WHAT IS BEING ASKED:
Only a slice of the listing below is wanted. Retype the lines from the one containing "X120237142Y-51080295D02*" through the one containing "X153840000Y-52960000D01*", exactly, both ends included.

AVAILABLE RECORDS:

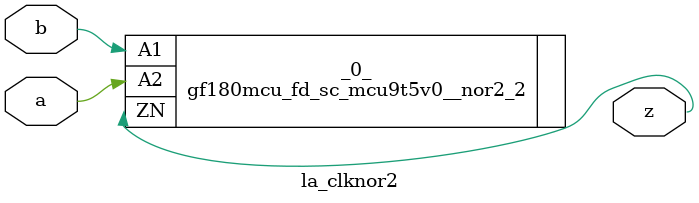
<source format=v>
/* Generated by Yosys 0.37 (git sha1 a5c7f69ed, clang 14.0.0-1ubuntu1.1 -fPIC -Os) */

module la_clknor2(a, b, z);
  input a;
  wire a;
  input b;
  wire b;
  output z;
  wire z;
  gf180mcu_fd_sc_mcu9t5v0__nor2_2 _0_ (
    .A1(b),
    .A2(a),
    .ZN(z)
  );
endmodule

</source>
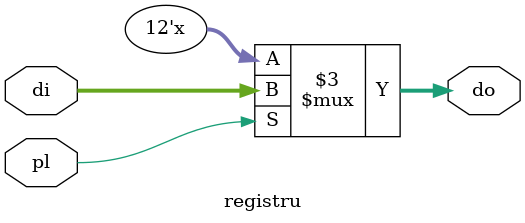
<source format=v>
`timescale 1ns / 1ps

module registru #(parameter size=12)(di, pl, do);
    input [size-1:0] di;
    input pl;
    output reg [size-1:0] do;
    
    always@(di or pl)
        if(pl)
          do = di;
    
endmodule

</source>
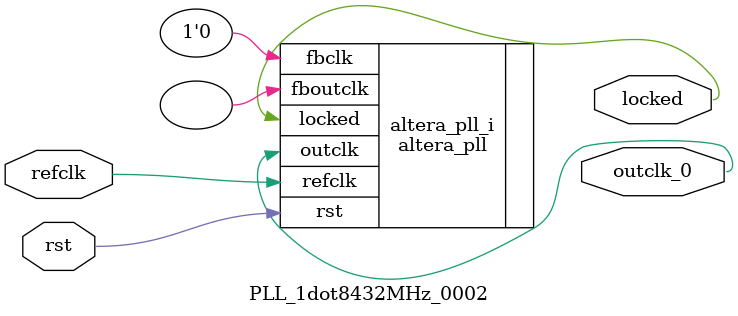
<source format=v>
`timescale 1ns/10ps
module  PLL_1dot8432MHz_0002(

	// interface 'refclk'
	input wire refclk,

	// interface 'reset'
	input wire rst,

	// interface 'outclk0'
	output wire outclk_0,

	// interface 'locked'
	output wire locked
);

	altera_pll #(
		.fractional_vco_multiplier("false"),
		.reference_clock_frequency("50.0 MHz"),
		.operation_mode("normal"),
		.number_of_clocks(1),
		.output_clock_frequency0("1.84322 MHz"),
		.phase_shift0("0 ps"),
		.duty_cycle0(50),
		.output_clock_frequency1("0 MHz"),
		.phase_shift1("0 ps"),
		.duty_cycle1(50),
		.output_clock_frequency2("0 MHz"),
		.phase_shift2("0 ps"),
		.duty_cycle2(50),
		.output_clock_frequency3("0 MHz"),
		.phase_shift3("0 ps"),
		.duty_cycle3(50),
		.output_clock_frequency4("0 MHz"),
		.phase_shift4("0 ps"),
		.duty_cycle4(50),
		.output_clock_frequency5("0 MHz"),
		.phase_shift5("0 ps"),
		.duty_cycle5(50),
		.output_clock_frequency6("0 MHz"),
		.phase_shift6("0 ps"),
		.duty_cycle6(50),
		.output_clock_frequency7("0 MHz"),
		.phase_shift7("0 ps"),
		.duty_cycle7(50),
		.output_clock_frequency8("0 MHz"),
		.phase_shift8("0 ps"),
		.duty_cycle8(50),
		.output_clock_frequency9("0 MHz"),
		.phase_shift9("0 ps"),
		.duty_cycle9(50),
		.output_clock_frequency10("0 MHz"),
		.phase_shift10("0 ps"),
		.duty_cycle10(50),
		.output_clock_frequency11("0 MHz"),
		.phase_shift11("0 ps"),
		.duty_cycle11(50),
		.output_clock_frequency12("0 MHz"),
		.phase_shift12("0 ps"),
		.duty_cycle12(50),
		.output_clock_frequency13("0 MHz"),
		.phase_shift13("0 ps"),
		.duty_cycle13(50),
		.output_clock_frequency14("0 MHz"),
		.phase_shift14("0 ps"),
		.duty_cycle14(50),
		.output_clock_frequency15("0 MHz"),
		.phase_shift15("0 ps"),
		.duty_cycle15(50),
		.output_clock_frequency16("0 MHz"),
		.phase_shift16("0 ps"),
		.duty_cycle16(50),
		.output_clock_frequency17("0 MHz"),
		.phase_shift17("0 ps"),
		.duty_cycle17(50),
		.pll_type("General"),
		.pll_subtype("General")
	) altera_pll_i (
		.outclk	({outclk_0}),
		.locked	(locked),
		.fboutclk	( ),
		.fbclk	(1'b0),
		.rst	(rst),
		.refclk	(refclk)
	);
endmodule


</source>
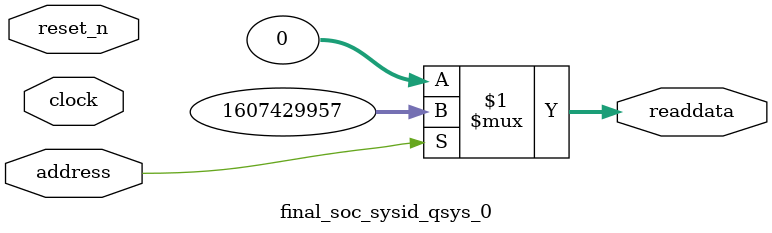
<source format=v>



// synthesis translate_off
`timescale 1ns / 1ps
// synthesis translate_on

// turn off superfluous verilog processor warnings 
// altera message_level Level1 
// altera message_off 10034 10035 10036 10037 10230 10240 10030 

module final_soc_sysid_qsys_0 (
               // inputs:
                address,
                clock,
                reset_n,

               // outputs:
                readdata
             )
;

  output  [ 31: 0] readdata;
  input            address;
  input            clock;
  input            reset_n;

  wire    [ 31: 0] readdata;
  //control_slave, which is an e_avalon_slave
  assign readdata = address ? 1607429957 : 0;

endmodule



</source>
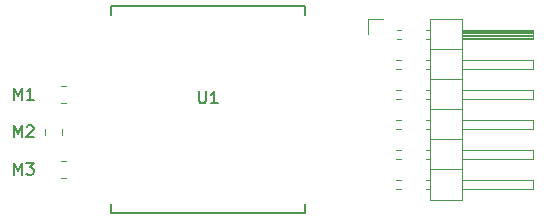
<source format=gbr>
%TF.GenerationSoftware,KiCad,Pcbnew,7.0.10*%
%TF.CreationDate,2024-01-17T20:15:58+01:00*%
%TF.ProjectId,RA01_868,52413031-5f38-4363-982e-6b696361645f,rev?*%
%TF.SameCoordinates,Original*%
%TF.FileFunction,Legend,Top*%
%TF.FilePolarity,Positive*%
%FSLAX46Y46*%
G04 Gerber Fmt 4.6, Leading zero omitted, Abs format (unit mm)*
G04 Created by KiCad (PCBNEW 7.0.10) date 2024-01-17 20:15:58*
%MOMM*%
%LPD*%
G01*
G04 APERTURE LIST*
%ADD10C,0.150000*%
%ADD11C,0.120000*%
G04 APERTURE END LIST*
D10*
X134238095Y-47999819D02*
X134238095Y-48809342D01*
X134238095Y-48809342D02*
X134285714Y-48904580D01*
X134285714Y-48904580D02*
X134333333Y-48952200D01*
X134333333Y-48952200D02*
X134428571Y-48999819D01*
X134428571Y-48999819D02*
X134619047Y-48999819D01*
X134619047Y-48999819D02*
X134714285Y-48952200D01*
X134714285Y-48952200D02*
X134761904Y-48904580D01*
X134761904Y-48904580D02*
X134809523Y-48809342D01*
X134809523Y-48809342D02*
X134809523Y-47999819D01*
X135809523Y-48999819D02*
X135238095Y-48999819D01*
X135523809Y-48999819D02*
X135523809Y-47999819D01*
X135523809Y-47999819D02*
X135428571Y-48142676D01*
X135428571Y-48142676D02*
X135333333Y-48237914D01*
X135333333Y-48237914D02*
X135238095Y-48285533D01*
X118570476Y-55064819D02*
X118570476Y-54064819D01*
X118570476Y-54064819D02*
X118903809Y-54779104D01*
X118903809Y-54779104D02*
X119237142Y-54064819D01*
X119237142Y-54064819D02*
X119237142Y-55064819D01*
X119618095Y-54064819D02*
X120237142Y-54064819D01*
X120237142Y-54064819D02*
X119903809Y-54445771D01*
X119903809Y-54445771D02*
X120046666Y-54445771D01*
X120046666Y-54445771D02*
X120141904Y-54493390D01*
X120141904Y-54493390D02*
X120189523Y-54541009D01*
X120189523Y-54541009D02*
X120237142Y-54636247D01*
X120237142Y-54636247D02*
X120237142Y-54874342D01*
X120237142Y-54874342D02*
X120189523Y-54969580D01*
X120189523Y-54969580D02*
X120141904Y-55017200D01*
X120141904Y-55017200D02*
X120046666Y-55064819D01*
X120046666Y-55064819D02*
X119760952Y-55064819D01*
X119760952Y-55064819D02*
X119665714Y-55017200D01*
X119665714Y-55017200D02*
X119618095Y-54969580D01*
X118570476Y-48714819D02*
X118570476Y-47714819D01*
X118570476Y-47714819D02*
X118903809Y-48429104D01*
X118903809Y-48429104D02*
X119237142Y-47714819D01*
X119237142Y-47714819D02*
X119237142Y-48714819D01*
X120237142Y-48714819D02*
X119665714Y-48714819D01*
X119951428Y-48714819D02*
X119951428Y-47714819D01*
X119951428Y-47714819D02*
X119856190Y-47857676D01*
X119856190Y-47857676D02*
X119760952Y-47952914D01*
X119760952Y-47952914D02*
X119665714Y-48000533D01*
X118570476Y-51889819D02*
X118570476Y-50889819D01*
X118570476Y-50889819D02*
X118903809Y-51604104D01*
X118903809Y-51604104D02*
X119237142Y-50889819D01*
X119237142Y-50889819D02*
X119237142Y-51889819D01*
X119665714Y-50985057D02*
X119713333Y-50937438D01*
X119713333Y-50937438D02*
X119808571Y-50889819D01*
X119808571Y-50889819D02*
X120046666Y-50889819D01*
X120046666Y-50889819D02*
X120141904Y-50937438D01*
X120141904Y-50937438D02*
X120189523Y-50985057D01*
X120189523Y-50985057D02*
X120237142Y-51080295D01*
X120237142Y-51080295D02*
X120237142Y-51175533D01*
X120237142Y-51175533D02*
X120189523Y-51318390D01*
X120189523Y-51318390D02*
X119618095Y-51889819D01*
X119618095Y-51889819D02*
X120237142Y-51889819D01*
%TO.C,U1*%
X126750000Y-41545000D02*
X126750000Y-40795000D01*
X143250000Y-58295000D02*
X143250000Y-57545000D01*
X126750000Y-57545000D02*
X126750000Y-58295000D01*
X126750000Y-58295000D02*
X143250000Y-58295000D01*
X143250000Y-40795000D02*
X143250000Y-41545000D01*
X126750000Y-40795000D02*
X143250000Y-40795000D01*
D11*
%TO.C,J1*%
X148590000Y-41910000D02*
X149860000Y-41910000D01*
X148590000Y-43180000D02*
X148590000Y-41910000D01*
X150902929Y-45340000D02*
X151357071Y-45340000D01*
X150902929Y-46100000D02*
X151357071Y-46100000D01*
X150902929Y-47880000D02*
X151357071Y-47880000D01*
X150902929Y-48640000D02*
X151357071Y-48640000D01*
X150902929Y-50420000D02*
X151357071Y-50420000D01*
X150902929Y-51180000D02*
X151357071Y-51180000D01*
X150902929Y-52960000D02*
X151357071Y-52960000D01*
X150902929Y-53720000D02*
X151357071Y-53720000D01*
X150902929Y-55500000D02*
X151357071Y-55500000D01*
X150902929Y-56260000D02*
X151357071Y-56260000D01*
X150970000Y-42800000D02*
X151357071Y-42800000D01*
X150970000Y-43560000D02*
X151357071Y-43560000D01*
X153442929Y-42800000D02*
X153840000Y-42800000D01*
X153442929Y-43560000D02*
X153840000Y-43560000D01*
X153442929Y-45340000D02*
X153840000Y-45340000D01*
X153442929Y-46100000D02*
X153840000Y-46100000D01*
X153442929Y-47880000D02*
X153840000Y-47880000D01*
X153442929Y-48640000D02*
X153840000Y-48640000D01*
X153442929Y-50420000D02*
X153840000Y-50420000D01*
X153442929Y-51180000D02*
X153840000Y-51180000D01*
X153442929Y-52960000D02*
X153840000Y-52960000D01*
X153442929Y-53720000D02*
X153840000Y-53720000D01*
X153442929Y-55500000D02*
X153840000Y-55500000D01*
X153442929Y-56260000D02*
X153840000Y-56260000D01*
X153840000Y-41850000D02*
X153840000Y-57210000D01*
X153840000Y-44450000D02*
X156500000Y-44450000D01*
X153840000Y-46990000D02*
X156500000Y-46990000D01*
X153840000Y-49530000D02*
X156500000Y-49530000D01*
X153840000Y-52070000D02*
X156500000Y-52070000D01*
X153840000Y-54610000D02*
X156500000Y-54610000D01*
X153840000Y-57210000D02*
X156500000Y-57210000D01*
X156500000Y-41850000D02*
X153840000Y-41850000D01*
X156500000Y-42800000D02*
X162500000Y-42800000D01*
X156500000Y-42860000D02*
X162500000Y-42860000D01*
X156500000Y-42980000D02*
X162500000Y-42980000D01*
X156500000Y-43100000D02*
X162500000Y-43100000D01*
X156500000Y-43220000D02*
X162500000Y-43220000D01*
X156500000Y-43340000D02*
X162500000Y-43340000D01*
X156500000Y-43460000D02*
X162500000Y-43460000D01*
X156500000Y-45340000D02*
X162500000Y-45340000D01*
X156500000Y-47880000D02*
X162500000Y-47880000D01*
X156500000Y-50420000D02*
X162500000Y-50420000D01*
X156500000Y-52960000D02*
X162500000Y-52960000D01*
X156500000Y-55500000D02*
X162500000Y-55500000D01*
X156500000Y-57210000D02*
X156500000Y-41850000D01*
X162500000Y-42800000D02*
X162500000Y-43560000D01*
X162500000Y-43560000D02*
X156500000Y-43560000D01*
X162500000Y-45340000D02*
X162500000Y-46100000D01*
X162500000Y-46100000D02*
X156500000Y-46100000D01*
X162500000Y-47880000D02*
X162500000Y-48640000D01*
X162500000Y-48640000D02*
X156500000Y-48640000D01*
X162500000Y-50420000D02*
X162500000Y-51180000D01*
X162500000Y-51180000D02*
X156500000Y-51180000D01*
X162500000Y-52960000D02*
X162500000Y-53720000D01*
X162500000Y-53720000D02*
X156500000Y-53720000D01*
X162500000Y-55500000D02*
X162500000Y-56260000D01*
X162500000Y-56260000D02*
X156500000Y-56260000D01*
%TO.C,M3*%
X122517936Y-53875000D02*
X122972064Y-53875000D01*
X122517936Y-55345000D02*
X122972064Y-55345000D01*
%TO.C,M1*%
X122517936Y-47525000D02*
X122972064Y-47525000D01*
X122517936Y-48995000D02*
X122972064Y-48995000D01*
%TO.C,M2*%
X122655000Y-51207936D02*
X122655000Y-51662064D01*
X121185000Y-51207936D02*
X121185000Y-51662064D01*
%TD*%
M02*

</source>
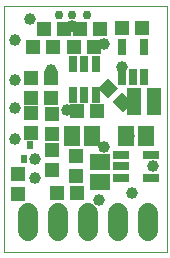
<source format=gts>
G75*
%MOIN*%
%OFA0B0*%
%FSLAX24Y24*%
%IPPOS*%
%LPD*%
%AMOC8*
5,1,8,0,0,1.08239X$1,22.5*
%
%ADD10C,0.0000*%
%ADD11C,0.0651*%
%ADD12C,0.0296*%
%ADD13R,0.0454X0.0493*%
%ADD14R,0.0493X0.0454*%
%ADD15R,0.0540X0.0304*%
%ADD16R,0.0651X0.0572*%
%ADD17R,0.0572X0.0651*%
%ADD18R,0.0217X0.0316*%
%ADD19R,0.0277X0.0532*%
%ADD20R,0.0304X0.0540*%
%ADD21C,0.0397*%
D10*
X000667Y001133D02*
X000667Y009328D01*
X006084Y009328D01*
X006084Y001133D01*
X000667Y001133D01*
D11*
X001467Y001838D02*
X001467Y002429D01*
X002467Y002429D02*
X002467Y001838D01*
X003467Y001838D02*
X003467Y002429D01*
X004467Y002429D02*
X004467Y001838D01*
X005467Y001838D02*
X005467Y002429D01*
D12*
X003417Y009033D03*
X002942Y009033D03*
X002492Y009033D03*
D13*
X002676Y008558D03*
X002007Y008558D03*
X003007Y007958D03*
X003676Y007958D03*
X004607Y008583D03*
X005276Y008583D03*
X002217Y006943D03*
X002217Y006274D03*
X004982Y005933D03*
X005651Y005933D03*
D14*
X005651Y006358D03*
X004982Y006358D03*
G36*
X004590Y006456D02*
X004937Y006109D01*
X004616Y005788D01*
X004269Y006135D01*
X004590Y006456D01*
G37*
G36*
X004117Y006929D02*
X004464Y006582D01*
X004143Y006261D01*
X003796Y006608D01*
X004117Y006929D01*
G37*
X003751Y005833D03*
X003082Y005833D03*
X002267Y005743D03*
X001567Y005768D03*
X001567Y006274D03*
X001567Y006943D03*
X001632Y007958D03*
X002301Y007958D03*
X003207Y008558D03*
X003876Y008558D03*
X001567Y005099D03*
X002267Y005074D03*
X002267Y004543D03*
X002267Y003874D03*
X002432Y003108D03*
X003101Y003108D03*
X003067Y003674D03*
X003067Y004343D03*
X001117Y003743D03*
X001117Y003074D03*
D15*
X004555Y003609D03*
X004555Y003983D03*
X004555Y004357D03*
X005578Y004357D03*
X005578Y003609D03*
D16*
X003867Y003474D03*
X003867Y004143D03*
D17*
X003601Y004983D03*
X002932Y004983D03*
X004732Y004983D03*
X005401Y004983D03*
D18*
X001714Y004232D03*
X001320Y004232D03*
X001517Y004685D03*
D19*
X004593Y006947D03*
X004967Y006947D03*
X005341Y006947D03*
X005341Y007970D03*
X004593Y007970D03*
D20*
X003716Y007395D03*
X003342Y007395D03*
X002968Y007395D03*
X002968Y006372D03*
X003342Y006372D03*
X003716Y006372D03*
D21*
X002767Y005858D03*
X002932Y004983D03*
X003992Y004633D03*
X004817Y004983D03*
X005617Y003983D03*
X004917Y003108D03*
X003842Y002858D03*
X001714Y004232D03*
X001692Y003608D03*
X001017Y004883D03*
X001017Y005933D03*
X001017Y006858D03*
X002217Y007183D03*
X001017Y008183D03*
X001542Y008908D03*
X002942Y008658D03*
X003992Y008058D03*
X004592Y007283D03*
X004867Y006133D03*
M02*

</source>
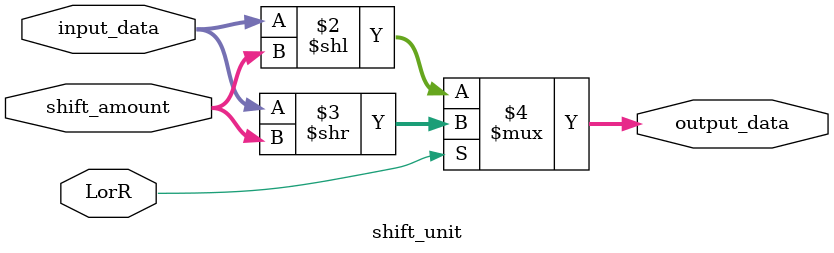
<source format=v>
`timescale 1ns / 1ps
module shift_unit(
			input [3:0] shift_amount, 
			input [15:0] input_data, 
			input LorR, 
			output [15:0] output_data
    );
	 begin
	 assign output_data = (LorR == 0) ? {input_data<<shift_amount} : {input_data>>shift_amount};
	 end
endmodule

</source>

EXERCISE RESULT:
X120237142Y-51080295D02*
X120237142Y-51175533D01*
X120237142Y-51175533D02*
X120189523Y-51318390D01*
X120189523Y-51318390D02*
X119618095Y-51889819D01*
X119618095Y-51889819D02*
X120237142Y-51889819D01*
%TO.C,U1*%
X126750000Y-41545000D02*
X126750000Y-40795000D01*
X143250000Y-58295000D02*
X143250000Y-57545000D01*
X126750000Y-57545000D02*
X126750000Y-58295000D01*
X126750000Y-58295000D02*
X143250000Y-58295000D01*
X143250000Y-40795000D02*
X143250000Y-41545000D01*
X126750000Y-40795000D02*
X143250000Y-40795000D01*
D11*
%TO.C,J1*%
X148590000Y-41910000D02*
X149860000Y-41910000D01*
X148590000Y-43180000D02*
X148590000Y-41910000D01*
X150902929Y-45340000D02*
X151357071Y-45340000D01*
X150902929Y-46100000D02*
X151357071Y-46100000D01*
X150902929Y-47880000D02*
X151357071Y-47880000D01*
X150902929Y-48640000D02*
X151357071Y-48640000D01*
X150902929Y-50420000D02*
X151357071Y-50420000D01*
X150902929Y-51180000D02*
X151357071Y-51180000D01*
X150902929Y-52960000D02*
X151357071Y-52960000D01*
X150902929Y-53720000D02*
X151357071Y-53720000D01*
X150902929Y-55500000D02*
X151357071Y-55500000D01*
X150902929Y-56260000D02*
X151357071Y-56260000D01*
X150970000Y-42800000D02*
X151357071Y-42800000D01*
X150970000Y-43560000D02*
X151357071Y-43560000D01*
X153442929Y-42800000D02*
X153840000Y-42800000D01*
X153442929Y-43560000D02*
X153840000Y-43560000D01*
X153442929Y-45340000D02*
X153840000Y-45340000D01*
X153442929Y-46100000D02*
X153840000Y-46100000D01*
X153442929Y-47880000D02*
X153840000Y-47880000D01*
X153442929Y-48640000D02*
X153840000Y-48640000D01*
X153442929Y-50420000D02*
X153840000Y-50420000D01*
X153442929Y-51180000D02*
X153840000Y-51180000D01*
X153442929Y-52960000D02*
X153840000Y-52960000D01*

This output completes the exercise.